General characteristics
- Class & type: Type XVIIA submarine
- Displacement: 236 long tons (240 t) surfaced; 259 long tons (263 t) submerged; 312 long tons (317 t) total;
- Length: 36.60 m (120 ft 1 in) o/a
- Beam: 4.5 m (14 ft 9 in) o/a; 3.4 m (11 ft 2 in) pressure hull;
- Draught: 4.55 m (14 ft 11 in)
- Propulsion: 1 × Deutz SAA SM517 supercharged 8-cylinder diesel engine, 210 PS (210 shp; 150 kW); 1 × AEG Maschine AWT98 electric motor, 77 PS (76 shp; 57 kW); 2 × Walter gas turbines, 5,000 PS (4,900 shp; 3,700 kW); 1 shaft;
- Speed: 9 knots (17 km/h; 10 mph) surfaced; 5 knots (9.3 km/h; 5.8 mph) submerged (electric drive); 25 knots (46 km/h; 29 mph) submerged (HTP drive);
- Range: 1,840 nmi (3,410 km; 2,120 mi) at 9 knots (17 km/h; 10 mph) surfaced; 76 nmi (141 km; 87 mi) at 2 knots (3.7 km/h; 2.3 mph) submerged (electric drive); 117 nmi (217 km; 135 mi) at 20 knots (37 km/h; 23 mph) submerged (HTP drive);
- Complement: 12
- Armament: 2 × 53.3 cm (21 in) torpedo tubes (bow); 4 × torpedoes;

Service record
- Part of: 5th U-boat Flotilla; 14 – 30 November 1943; 8th U-boat Flotilla; 1 December 1943 – 14 February 1945; 5th U-boat Flotilla; 15 February – 5 May 1945;
- Identification codes: M 52 496
- Commanders: Oblt.z.S. Werner Klug; 14 November 1943 – 31 August 1944; Oblt.z.S. Philipp Becker; 1 September 1944 – 5 May 1945;
- Operations: None
- Victories: None

= German submarine U-794 =

German World War II submarine

German submarine U-794 was a Type XVIIA U-boat of Nazi Germany's Kriegsmarine during the Second World War. She was one of a small number of U-boats fitted with Hellmuth Walter's high test peroxide propulsion system, which offered a combination of air-independent propulsion and high submerged speeds. She spent the war as a trials vessel and was scuttled on 5 May 1945 in Gelting Bay.
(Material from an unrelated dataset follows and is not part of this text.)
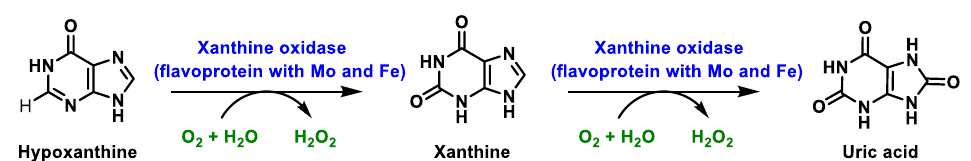
Figure 6. Xanthine oxidase XOR generates superoxide radical ion and hydrogen peroxide. In mammals, this enzyme catalyses the hydroxylation of hypoxanthine to xanthine and xanthine to uric acid [27]. XOR uses hypoxanthine and oxygen (as an electron acceptor) to give rise to xanthine (eventually uric acid) and superoxide radical. In the active form of XOR, Mo forms two single bonds with the sulphur atom (thiol groups), two bonds with the oxygen atom (one with the oxo group and one with the hydroxyl group) and the fifth coordination position is occupied by a double bond with the sulphur atom. XOR converts xanthine to uric acid, Figure 7, the end product of the catabolism of purine bases in humans.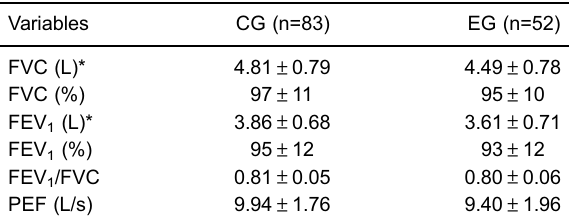
Table 2. Comparison of spirometry data among participants exposed and not exposed to occupational particulates.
U-794 was built by Friedrich Krupp Germaniawerft, Kiel. The keel was laid down on 1 February 1943, and the boat was launched on 7 October. She was commissioned on 14 November. The Feldpost Number was M 52 496.

U-794 did not undertake any combat patrols and was instead assigned as a trials boat at first to the 5th U-boat Flotilla, followed by the 8th U-boat Flotilla, before returning to the 5th flotilla for the rest of the war. In late March 1944, Admiral Karl Dönitz and four other admirals took part in a trial of U-794. Although they were enthusiastic, the boat, designed for high underwater speed (over 20 m.p.h.) was difficult to manoeuvre, and the keel to beam ratio was too high.